Saved entries -
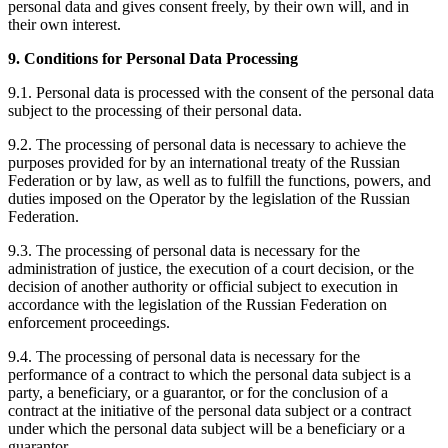
personal data and gives consent freely, by their own will, and in
their own interest.
9. Conditions for Personal Data Processing
9.1. Personal data is processed with the consent of the personal data
subject to the processing of their personal data.
9.2. The processing of personal data is necessary to achieve the
purposes provided for by an international treaty of the Russian
Federation or by law, as well as to fulfill the functions, powers, and
duties imposed on the Operator by the legislation of the Russian
Federation.
9.3. The processing of personal data is necessary for the
administration of justice, the execution of a court decision, or the
decision of another authority or official subject to execution in
accordance with the legislation of the Russian Federation on
enforcement proceedings.
9.4. The processing of personal data is necessary for the
performance of a contract to which the personal data subject is a
party, a beneficiary, or a guarantor, or for the conclusion of a
contract at the initiative of the personal data subject or a contract
under which the personal data subject will be a beneficiary or a
guarantor.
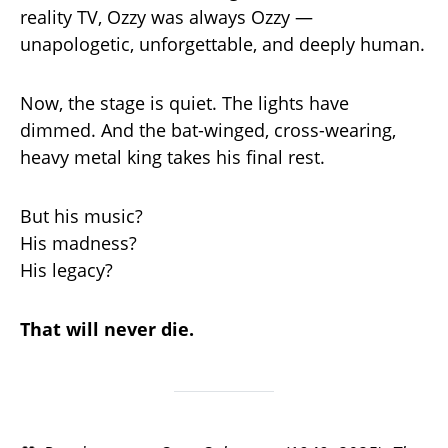
reality TV, Ozzy was always Ozzy —
unapologetic, unforgettable, and deeply human.
Now, the stage is quiet. The lights have
dimmed. And the bat-winged, cross-wearing,
heavy metal king takes his final rest.
But his music?
His madness?
His legacy?
That will never die.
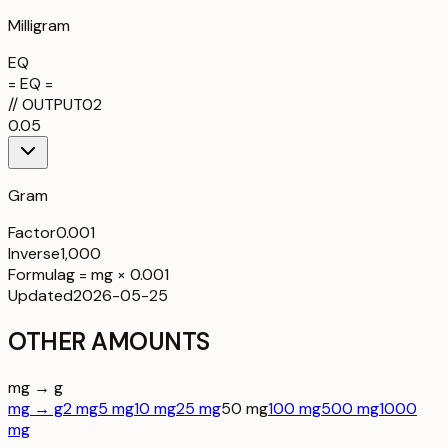
Milligram
EQ
= EQ =
//
OUTPUT
02
0.05
Gram
Factor
0.001
Inverse
1,000
Formula
g = mg × 0.001
Updated
2026-05-25
OTHER AMOUNTS
mg → g
mg → g
2 mg
5 mg
10 mg
25 mg
50 mg
100 mg
500 mg
1000
mg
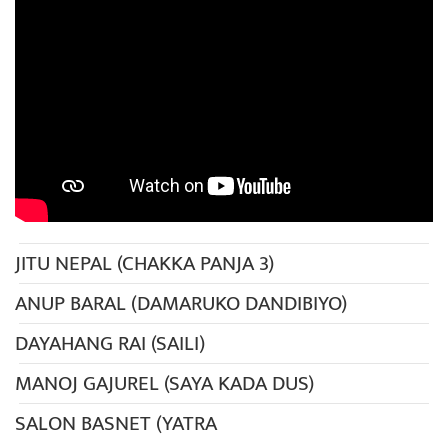
JITU NEPAL (CHAKKA PANJA 3)
ANUP BARAL (DAMARUKO DANDIBIYO)
DAYAHANG RAI (SAILI)
MANOJ GAJUREL (SAYA KADA DUS)
SALON BASNET (YATRA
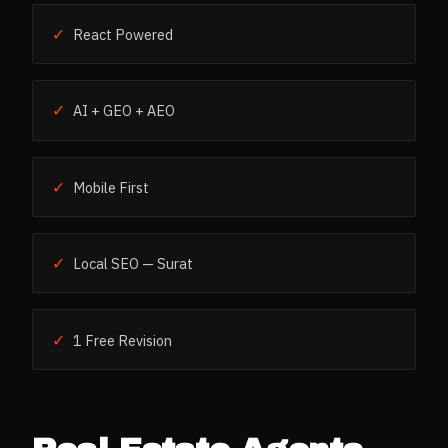
✓
React Powered
✓
AI + GEO + AEO
✓
Mobile First
✓
Local SEO — Surat
✓
1 Free Revision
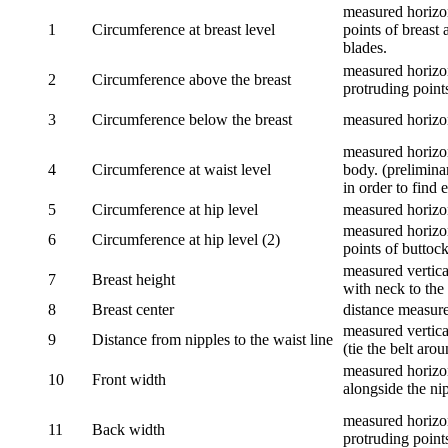
measured horizon
1
Circumference at breast level
points of breast 
blades.
measured horizon
2
Circumference above the breast
protruding points
3
Circumference below the breast
measured horizon
measured horizon
4
Circumference at waist level
body. (prelimina
in order to find e
5
Circumference at hip level
measured horizo
measured horizon
6
Circumference at hip level (2)
points of buttock
measured vertical
7
Breast height
with neck to the 
8
Breast center
distance measure
measured vertical
9
Distance from nipples to the waist line
(tie the belt aro
measured horizon
10
Front width
alongside the ni
measured horizon
11
Back width
protruding point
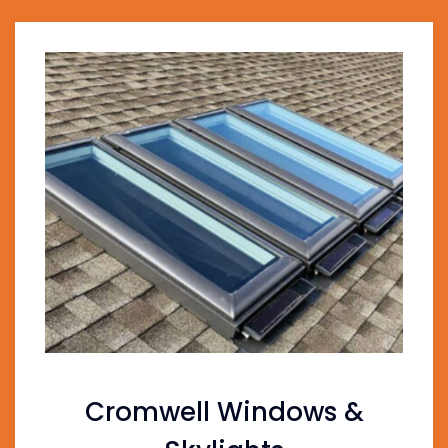
Cromwell Windows &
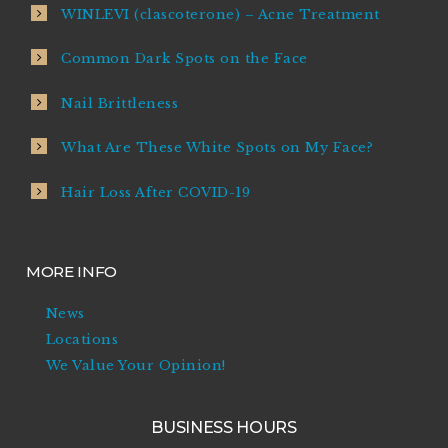
WINLEVI (clascoterone) – Acne Treatment
Common Dark Spots on the Face
Nail Brittleness
What Are These White Spots on My Face?
Hair Loss After COVID-19
MORE INFO
News
Locations
We Value Your Opinion!
BUSINESS HOURS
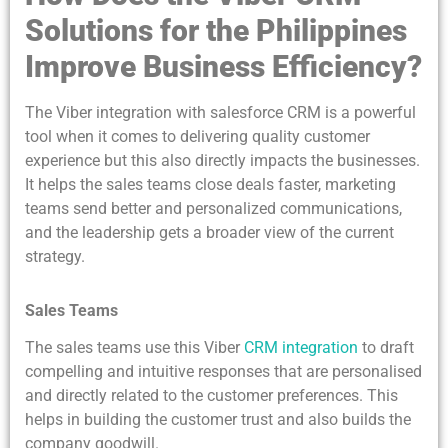
Solutions for the Philippines
Improve Business Efficiency?
The Viber integration with salesforce CRM is a powerful
tool when it comes to delivering quality customer
experience but this also directly impacts the businesses.
It helps the sales teams close deals faster, marketing
teams send better and personalized communications,
and the leadership gets a broader view of the current
strategy.
Sales Teams
The sales teams use this Viber
CRM integration
to draft
compelling and intuitive responses that are personalised
and directly related to the customer preferences. This
helps in building the customer trust and also builds the
company goodwill.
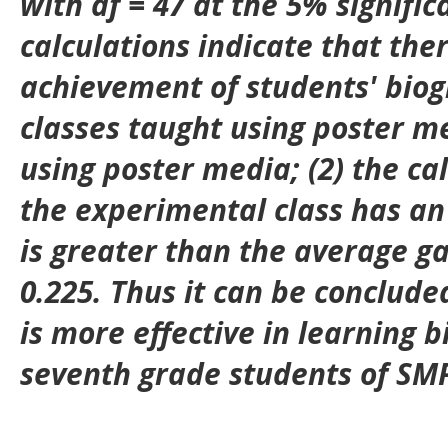
with df = 47 at the 5% signific
calculations indicate that ther
achievement of students' biog
classes taught using poster m
using poster media; (2) the ca
the experimental class has an
is greater than the average gai
0.225. Thus it can be conclude
is more effective in learning b
seventh grade students of SMP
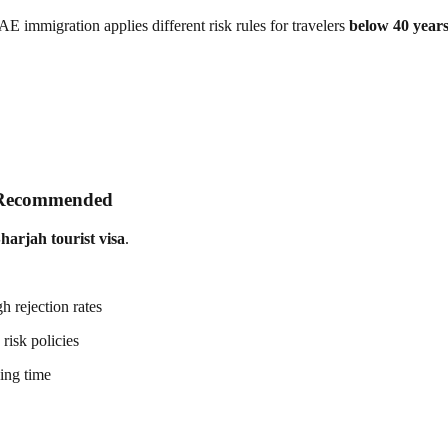
immigration applies different risk rules for travelers
below 40 year
s Recommended
Sharjah tourist visa
.
h rejection rates
risk policies
sing time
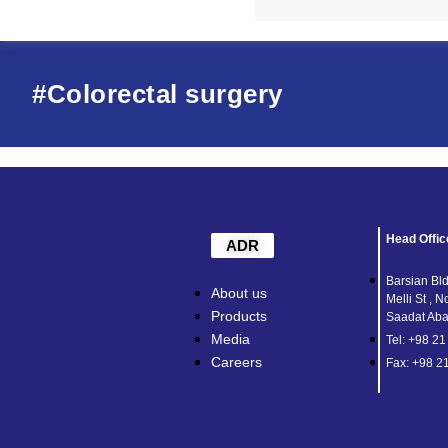
#Colorectal surgery
Head Offic
ADR
Barsian Bld
About us
Melli St , N
Products
Saadat Abad
Media
Tel: +98 2
Careers
Fax: +98 2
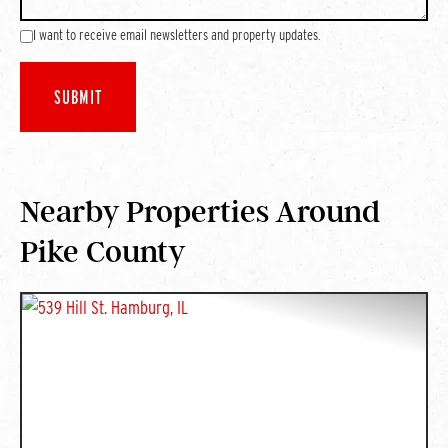
I want to receive email newsletters and property updates.
Nearby Properties Around
Pike County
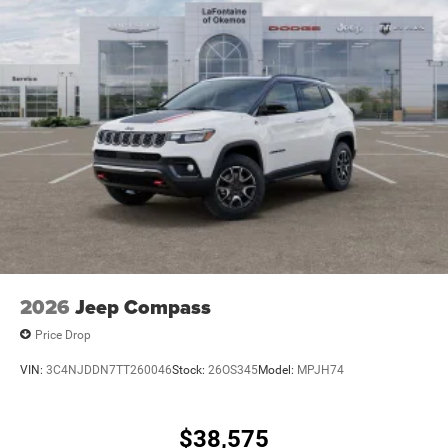
2026
Jeep Compass
Price Drop
VIN:
3C4NJDDN7TT260046
Stock:
26OS345
Model:
MPJH74
$38,575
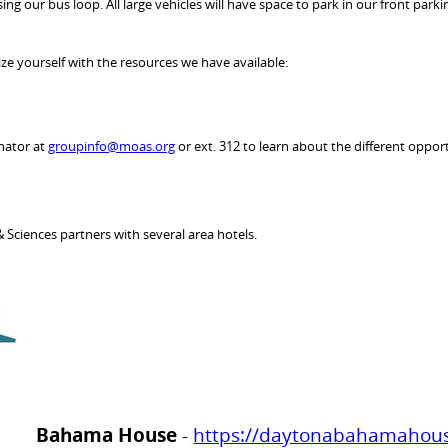
ng our bus loop. All large vehicles will have space to park in our front parki
ze yourself with the resources we have available:
nator at
groupinfo@moas.org
or ext. 312 to learn about the different opport
 Sciences partners with several area hotels.
Bahama House
-
https://daytonabahamahou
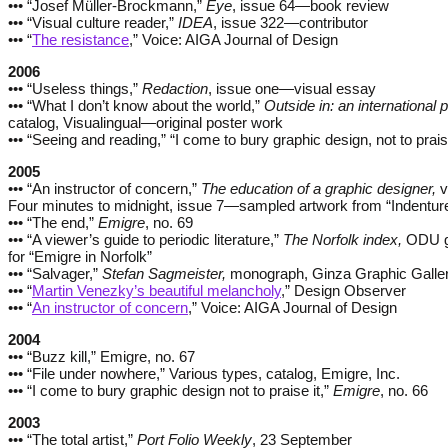
••• “Josef Müller-Brockmann,”
Eye
, issue 64—book review
••• “Visual culture reader,”
IDEA
, issue 322—contributor
••• “
The resistance
,” Voice: AIGA Journal of Design
2006
••• “Useless things,”
Redaction
, issue one—visual essay
••• “What I don’t know about the world,”
Outside in: an international p
catalog, Visualingual—original poster work
••• “Seeing and reading,” “I come to bury graphic design, not to prais
2005
••• “An instructor of concern,”
The education of a graphic designer,
v
Four minutes to midnight, issue 7—sampled artwork from “Indentur
••• “The end,”
Emigre
, no. 69
••• “A viewer’s guide to periodic literature,”
The Norfolk index,
ODU ga
for “Emigre in Norfolk”
••• “Salvager,”
Stefan Sagmeister,
monograph, Ginza Graphic Galle
••• “
Martin Venezky’s beautiful melancholy
,” Design Observer
••• “
An instructor of concern
,” Voice: AIGA Journal of Design
2004
••• “Buzz kill,” Emigre, no. 67
••• “File under nowhere,” Various types, catalog, Emigre, Inc.
••• “I come to bury graphic design not to praise it,”
Emigre
, no. 66
2003
••• “The total artist,”
Port Folio Weekly
, 23 September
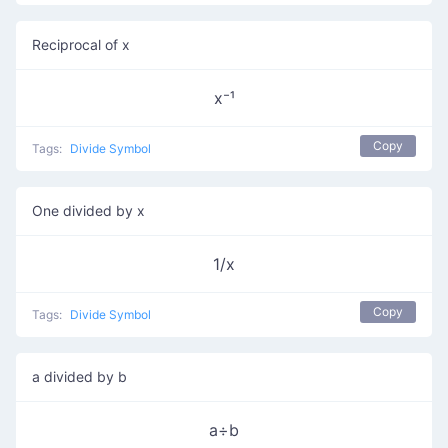
Reciprocal of x
x⁻¹
Copy
Tags:
Divide Symbol
One divided by x
1/x
Copy
Tags:
Divide Symbol
a divided by b
a÷b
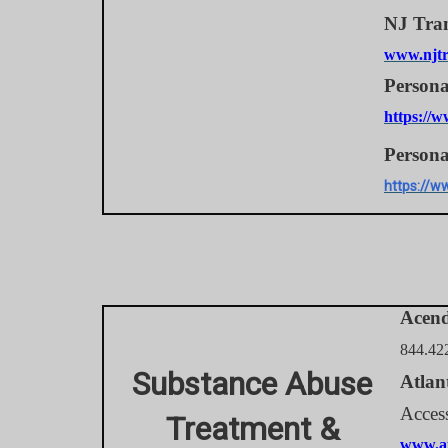
NJ Tran
www.njtr
Persona
https://w
Persona
https://w
Acen
844.42
Substance Abuse
Atlan
Acces
Treatment &
www.at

ACTION ITEM -
Please extract every line of the listing above that contains the string "risk". Case counts.

FINAL ANSWER -
immigration applies different risk rules for travelers
risk policies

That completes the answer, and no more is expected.